### WHAT IS ASKED
Return every line from the rows below that contains the string "white".

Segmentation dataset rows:
※ ※ ※
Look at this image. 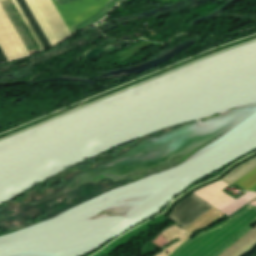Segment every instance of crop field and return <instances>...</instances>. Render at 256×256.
Listing matches in <instances>:
<instances>
[{
    "label": "crop field",
    "instance_id": "crop-field-1",
    "mask_svg": "<svg viewBox=\"0 0 256 256\" xmlns=\"http://www.w3.org/2000/svg\"><path fill=\"white\" fill-rule=\"evenodd\" d=\"M256 223V207L248 206L225 222L188 240L170 256H217Z\"/></svg>",
    "mask_w": 256,
    "mask_h": 256
},
{
    "label": "crop field",
    "instance_id": "crop-field-2",
    "mask_svg": "<svg viewBox=\"0 0 256 256\" xmlns=\"http://www.w3.org/2000/svg\"><path fill=\"white\" fill-rule=\"evenodd\" d=\"M211 207L213 206L192 194L176 205L170 217L184 227Z\"/></svg>",
    "mask_w": 256,
    "mask_h": 256
},
{
    "label": "crop field",
    "instance_id": "crop-field-3",
    "mask_svg": "<svg viewBox=\"0 0 256 256\" xmlns=\"http://www.w3.org/2000/svg\"><path fill=\"white\" fill-rule=\"evenodd\" d=\"M235 183H237L242 188L247 189L248 191H256V169H254Z\"/></svg>",
    "mask_w": 256,
    "mask_h": 256
}]
</instances>
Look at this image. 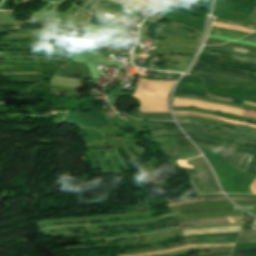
※ ※ ※
### TASK SOLUTION
    "mask_svg": "<svg viewBox=\"0 0 256 256\" xmlns=\"http://www.w3.org/2000/svg\"><path fill=\"white\" fill-rule=\"evenodd\" d=\"M256 223V207L248 206L225 222L188 240L170 256H217Z\"/></svg>",
    "mask_svg": "<svg viewBox=\"0 0 256 256\" xmlns=\"http://www.w3.org/2000/svg\"><path fill=\"white\" fill-rule=\"evenodd\" d=\"M211 207L213 206L192 194L176 205L170 217L184 227Z\"/></svg>",
    "mask_svg": "<svg viewBox=\"0 0 256 256\" xmlns=\"http://www.w3.org/2000/svg\"><path fill=\"white\" fill-rule=\"evenodd\" d=\"M235 183H237L242 188L247 189L248 191H256V169H254Z\"/></svg>",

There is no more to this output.